Amazon has both driven and dominated the trend towards online shopping that is in large part being held responsible for the demise of the once vibrant UK high streets. Bricks and mortar shops have struggled to compete with the convenience, low prices and huge range of products available via Amazon and other online retailers. 

Those that haven’t managed to successfully build their own online offerings to compliment physical stores, or are managing to eke out a viable business in some other creative way, are disappearing. And they are leaving the retail units they once occupied abandoned and empty the length and breadth of the country.

Against that backdrop, news that Amazon is now itself starting to snap up those units at rock-bottom prices, might understandably be interpreted as kicking someone who’s already down by vanquished retailers. And that’s exactly what’s now happening with news that the technology and ecommerce giant is set to open an initial 10 ‘pop up’ stores under its ‘Clicks and Mortar’ brand.

The move is part of a one-year pilot that Amazon is rolling out with the support of UK small business support organisation Enterprise Nation. The U.S. tech giant says the stores, which will also host Amazon lockers that local consumers can use to pick up online orders they have made, will offer bricks and mortar exposure for the products of 100 small British online businesses.

Reaction to the news can be expected to represent mixed feelings. On the one hand, it can be interpreted as a great way for local ecommerce start-ups to better present their products to potential buyers. On the other, Amazon’s stores will be occupying cheap high street space abandoned by previous tenants the goliath’s own ‘winner-takes-all’ domination of the retail market quite possibly did for. Or whose demise it at least contributed to among other factors.
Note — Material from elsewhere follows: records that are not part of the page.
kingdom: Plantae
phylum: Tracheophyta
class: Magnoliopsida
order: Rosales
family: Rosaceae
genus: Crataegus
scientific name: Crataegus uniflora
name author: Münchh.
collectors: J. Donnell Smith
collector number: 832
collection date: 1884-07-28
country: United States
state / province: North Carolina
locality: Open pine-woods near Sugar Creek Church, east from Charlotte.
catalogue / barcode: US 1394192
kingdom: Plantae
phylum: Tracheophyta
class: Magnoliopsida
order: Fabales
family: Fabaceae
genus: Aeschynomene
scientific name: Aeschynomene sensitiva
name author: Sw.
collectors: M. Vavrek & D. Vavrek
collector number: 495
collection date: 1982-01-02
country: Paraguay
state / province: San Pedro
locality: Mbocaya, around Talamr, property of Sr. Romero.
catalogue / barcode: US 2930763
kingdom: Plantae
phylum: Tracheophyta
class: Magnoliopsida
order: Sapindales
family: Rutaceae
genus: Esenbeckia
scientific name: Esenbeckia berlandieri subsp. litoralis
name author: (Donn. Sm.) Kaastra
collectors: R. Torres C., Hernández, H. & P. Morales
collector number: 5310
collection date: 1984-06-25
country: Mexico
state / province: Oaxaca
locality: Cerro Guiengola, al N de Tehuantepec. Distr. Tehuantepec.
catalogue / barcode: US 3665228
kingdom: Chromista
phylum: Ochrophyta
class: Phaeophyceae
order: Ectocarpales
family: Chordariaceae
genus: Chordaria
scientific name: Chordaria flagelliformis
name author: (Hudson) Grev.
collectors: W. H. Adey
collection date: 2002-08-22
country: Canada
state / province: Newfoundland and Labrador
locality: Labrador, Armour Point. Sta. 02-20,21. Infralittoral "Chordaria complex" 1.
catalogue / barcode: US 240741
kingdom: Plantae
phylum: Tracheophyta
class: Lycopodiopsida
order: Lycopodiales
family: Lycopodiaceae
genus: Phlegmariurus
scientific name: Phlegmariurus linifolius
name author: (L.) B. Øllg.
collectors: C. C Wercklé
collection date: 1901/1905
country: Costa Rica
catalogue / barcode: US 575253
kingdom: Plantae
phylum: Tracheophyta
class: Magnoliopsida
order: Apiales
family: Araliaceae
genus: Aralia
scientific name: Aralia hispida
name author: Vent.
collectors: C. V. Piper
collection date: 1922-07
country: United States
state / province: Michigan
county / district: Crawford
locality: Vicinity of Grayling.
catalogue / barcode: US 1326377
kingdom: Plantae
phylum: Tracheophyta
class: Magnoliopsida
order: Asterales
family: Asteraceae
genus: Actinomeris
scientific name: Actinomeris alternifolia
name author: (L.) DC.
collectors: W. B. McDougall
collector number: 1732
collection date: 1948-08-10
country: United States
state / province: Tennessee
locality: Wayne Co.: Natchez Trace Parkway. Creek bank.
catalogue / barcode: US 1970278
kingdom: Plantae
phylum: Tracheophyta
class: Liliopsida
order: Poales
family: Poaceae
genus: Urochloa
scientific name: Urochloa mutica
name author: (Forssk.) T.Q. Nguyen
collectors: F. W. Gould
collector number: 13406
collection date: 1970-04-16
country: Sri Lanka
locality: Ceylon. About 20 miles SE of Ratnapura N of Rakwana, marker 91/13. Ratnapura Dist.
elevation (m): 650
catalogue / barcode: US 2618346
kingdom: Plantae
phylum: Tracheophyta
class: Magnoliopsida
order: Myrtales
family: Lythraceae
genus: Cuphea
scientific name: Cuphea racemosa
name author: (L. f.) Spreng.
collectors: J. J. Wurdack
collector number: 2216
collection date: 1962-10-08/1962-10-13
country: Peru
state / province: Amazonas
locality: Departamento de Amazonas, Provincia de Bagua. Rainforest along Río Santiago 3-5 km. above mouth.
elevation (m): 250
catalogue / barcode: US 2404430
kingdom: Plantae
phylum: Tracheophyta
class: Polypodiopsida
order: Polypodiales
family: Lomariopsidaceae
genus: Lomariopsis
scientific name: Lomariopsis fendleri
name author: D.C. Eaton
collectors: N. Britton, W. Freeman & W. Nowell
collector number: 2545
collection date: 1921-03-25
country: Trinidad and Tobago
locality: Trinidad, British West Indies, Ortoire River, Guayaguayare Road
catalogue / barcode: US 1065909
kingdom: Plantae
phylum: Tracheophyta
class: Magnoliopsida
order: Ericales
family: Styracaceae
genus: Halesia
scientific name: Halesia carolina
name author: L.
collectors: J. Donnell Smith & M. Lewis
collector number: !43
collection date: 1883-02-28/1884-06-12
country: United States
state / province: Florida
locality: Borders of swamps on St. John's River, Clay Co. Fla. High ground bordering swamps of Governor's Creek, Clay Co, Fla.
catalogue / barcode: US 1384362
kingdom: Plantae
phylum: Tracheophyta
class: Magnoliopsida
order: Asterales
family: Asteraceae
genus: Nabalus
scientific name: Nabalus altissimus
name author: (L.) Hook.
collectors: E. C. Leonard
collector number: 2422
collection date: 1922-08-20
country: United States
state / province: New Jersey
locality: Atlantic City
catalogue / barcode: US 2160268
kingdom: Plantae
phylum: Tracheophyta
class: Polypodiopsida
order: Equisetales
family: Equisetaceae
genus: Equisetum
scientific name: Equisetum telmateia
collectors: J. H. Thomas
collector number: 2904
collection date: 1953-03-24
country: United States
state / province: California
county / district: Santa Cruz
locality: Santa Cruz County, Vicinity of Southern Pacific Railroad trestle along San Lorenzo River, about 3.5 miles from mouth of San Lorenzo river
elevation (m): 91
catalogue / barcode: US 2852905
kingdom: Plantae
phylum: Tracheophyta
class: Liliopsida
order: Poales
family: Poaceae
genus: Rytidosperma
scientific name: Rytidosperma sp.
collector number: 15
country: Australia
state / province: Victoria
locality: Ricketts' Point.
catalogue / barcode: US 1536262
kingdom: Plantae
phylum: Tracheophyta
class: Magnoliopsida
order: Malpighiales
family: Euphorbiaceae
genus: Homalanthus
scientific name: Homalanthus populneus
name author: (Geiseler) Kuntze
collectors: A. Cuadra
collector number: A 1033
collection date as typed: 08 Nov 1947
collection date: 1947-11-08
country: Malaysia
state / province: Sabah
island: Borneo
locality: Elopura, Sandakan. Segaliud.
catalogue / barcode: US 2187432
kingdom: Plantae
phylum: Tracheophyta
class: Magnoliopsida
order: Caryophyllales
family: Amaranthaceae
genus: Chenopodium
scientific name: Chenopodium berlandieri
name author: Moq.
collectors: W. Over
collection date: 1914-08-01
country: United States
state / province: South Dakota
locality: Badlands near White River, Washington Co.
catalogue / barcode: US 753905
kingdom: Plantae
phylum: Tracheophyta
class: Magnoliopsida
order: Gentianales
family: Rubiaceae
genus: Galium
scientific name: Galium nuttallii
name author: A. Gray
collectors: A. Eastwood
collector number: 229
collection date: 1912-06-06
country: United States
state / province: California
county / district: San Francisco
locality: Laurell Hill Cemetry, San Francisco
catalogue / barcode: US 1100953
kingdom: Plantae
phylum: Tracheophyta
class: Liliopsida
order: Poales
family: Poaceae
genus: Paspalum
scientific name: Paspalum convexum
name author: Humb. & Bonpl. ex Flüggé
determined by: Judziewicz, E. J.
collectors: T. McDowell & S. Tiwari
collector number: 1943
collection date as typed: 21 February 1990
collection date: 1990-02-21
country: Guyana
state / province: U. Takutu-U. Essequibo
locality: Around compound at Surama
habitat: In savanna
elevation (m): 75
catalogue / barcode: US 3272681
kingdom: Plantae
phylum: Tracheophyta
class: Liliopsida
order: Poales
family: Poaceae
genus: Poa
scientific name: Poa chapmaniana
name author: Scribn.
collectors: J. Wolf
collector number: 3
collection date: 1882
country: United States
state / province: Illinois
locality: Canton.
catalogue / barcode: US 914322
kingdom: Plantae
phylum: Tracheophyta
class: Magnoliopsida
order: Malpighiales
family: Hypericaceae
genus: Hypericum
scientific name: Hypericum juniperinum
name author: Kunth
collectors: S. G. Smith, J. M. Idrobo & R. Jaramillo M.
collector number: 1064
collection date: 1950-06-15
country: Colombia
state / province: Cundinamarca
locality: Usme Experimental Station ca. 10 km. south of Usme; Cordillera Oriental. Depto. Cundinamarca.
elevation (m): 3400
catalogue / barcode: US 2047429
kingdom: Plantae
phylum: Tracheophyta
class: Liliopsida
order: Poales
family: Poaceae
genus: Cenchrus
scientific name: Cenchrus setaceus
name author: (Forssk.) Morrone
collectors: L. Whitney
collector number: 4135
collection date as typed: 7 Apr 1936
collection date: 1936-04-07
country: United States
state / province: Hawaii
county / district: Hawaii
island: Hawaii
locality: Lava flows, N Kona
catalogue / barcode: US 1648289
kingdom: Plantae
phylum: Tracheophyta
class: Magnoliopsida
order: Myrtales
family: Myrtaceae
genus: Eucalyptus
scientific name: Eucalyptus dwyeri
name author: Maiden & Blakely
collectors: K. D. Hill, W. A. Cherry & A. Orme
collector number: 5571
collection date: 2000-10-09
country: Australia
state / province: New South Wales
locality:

Traditional high street brands such as Debenhams, Mothercare, Poundworld and Maplin have all gone into administration over the past couple of years. Philip Green’s 570 stores across his group’s Topshop, Miss Selfridge and Burton brands are desperately trying to stave off collapse and Boots is expected to close up to 200 locations over the next couple of years. Last month The British Retail Consortium published data showing 10% of bricks and mortar retail units are currently sitting empty.

Amazon will argue that these retail chains failed to change with the times and become more efficient. And that they themselves were large corporates while it is providing a platform which enables small, independent businesses to flourish. There is of course some merit to both sides of the argument, though Amazon’s position is undermined by the low level of taxes it contributes to the UK government’s coffers. The Guardian reports that this year Amazon paid business rates of just £63.4 million – almost £40m less than Next. That’s despite the fact its sales in the UK were more than double those of the British fast fashion retailer.